There are however, several other lncRNAs in our panel, which are not frequent in similar RCC-focused studies. For example AZGP1P1 has been associated only with prognosis in breast cancer (Liu et al. 2019), LINC00462, which has been associated with ferroptosis according to one recent work (Wu et al. 2022b), LINC00955 without any other evidence, RMST, which is known to be involved in the development of other tumors, but not RCC (Chen et al. 2022) and similarly ZNF667-AS1, also known as MORT (Vrba and Futscher 2018).

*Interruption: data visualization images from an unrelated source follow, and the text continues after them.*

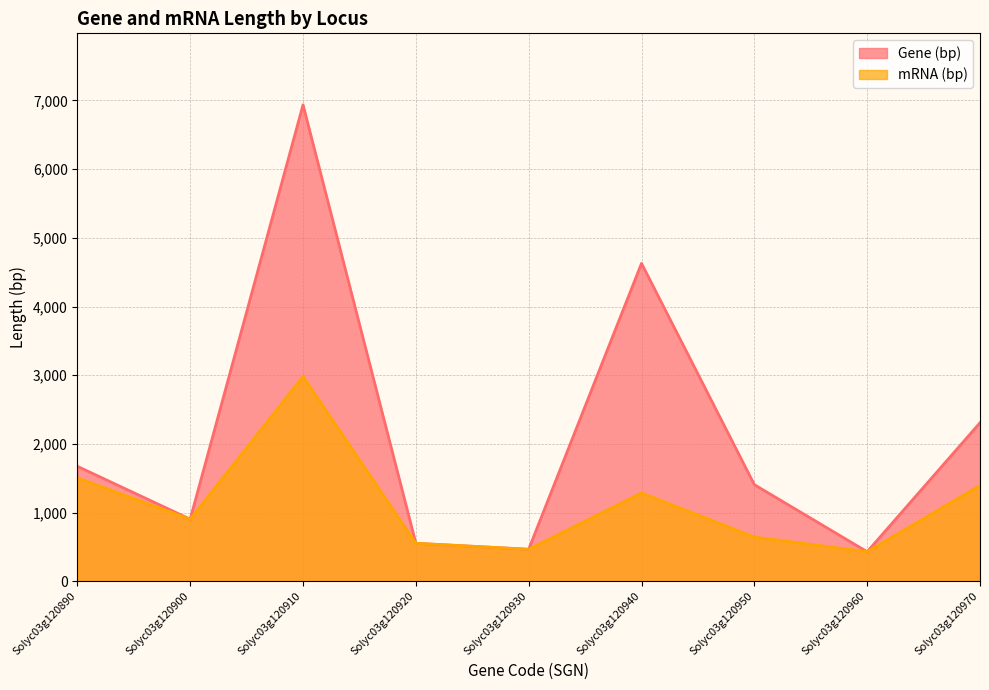

True or false: Gene (bp) and mRNA (bp) cross at least once.

False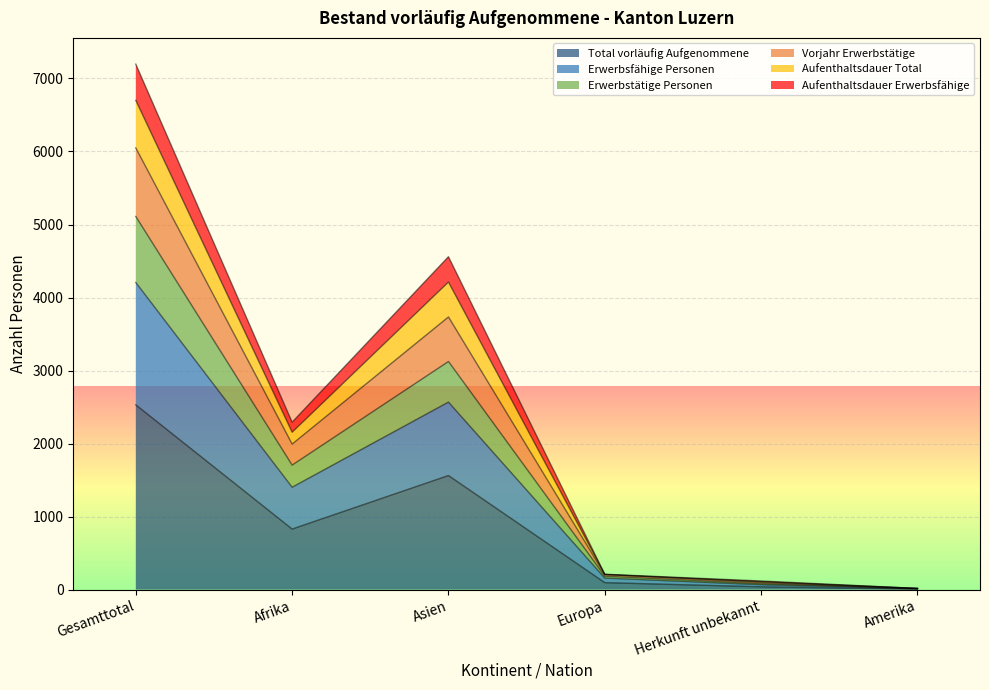

Which category has the highest value in the Total vorläufig Aufgenommene series?

Gesamttotal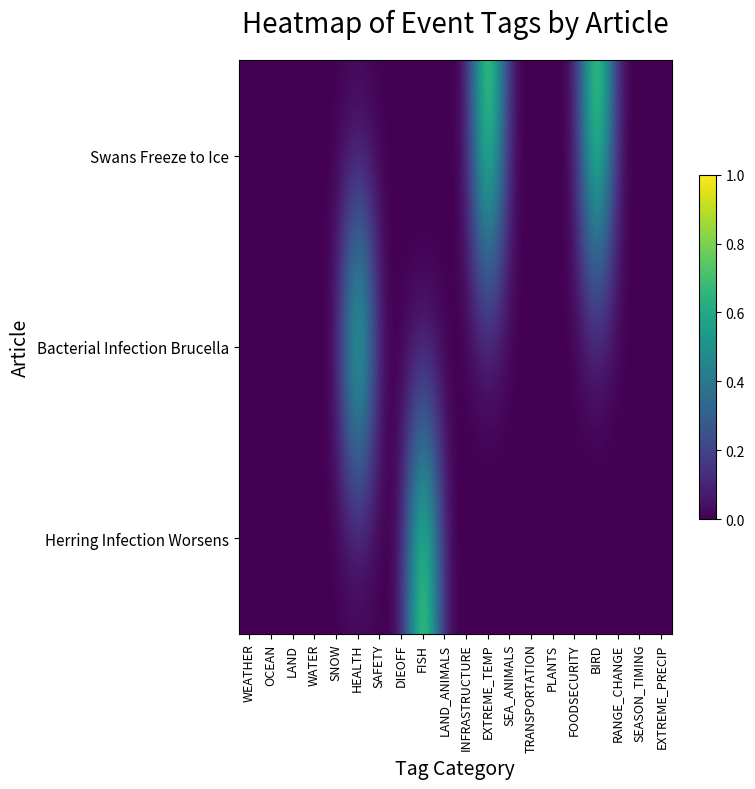

Rank the series at BIRD from highest to lowest value.

Swans Freeze to Ice, Bacterial Infection Brucella, Herring Infection Worsens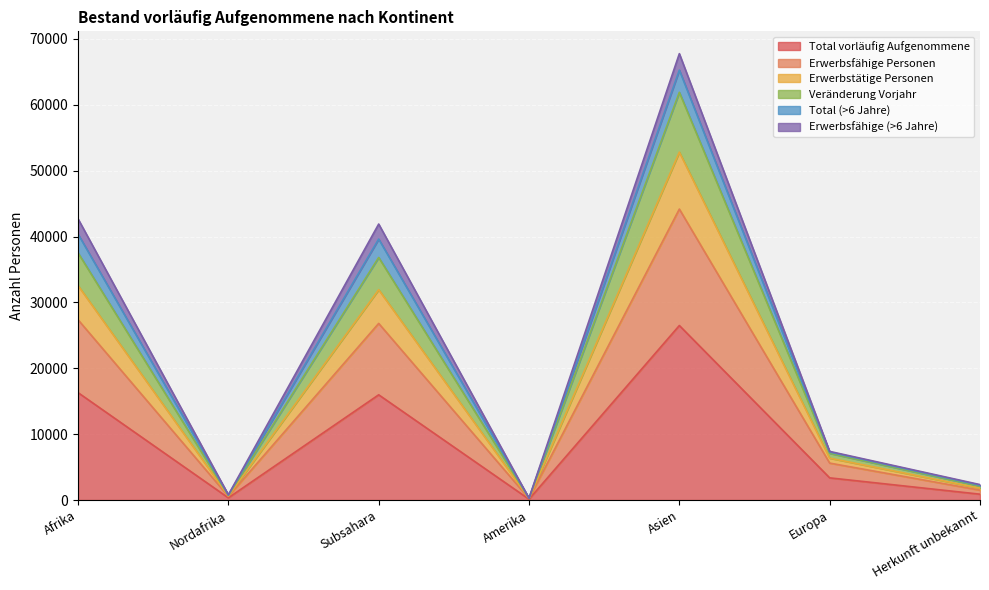

At which label does Total vorläufig Aufgenommene reach its peak?

Asien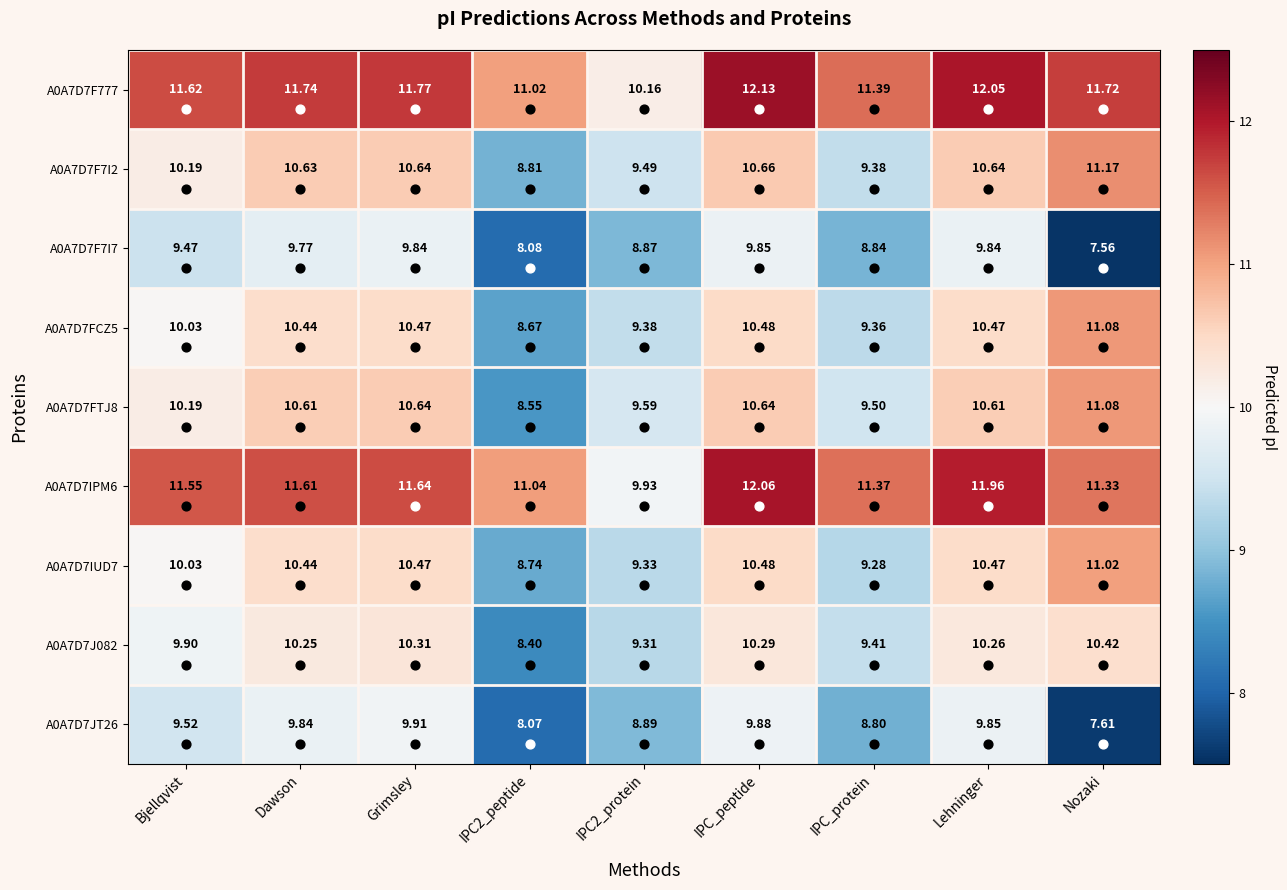

At which label does A0A7D7F777 reach its peak?

IPC_peptide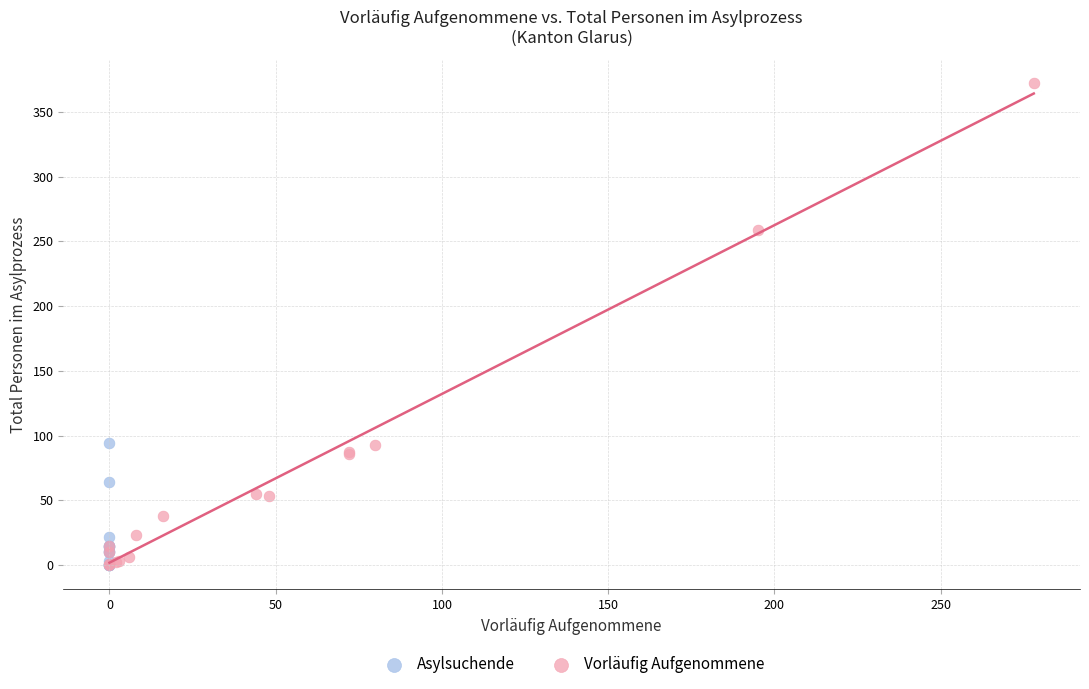

Which series contains the highest Y value?

Vorläufig Aufgenommene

On the other hand, we also identified several notoriously known lncRNAs typically associated with development of RCC. There is CDKN2B-AS1, known also as ANRIL, is up-regulated in RCC tissue which corresponds with our results (Angenard et al. 2019; Dasgupta et al. 2020; Xie et al. 2021) and there are even some single nucleotide polymorphisms identified which are typically associated with RCC (Li et al. 2014). COL18A1 is downregulated as in our study also in other works (Yang et al. 2018; Angenard et al. 2019; Liu et al. 2022) and its expression seems to be specific for chromophobe RCC (He et al. 2016). Dysregulation of LINC00472 along with PVT1 and LUCAT1 has been described in our previous work (Bohosova et al. 2022). LINC00472 has been mentioned also in other works as downregulated in RCC and associated with progression of the disease. Even some mechanisms of LINC00472 functioning have been elucidated (Gao and Wang 2021; Xiang et al. 2021; Wang et al. 2022). PVT1 and LUCAT1 are very well-described lncRNAs in RCC as their impact on overall survival has been shown among several other works also in meta-analysis from Wang et al. (Wang et al. 2019). Involvement of PVT1 into the development of RCC has been thoroughly reviewed also in Bohosova et al. (2021). Similarly, TCL6 has also been shown to be involved in development of RCC as a tumor suppressor (Rysz et al. 2022) and interestingly, artificial increase of TCL6 in cancer cells sensitizes them to paclitaxel, which could pose a novel therapeutical opportunity (Chen et al. 2020).

Although most results correspond with other works, there were some discrepancies in the direction of change in expression, namely in SNHG3 and LINC00887. While SNHG3, an autophagy-related lncRNA (Xuan et al. 2021), was downregulated in our study, other works show its upregulation in RCC (Zhang et al. 2019; Yang et al. 2020; Xu et al. 2021). Similarly, LINC00887 was downregulated in our study and up-regulated in study of Wu et al. (Wu et al. 2022a). However, the main drawback of current state of knowledge regarding the lncRNA dysregulation in RCC lies in the sequencing data, as in majority of works the same set of TCGA sequencing data was analyzed. Therefore, high degree of inter-rater reliability is expected, while some discrepancies between TCGA and our independent cohort are inevitable.

In conclusion, we identified distinct expression profiles of lncRNA in renal tumor tissue and based on our exploratory data, we successfully validated several highly reliable diagnostic and prognostic tissue biomarkers. Moreover, combination of lncRNAs with the best statistical values provided even better discriminatory values. Our study shows that besides diagnosis and overall survival prognostication, lncRNAs can discern also between patients with different length of relapse-free survival and thus should be considered for further independent validation in larger cohorts.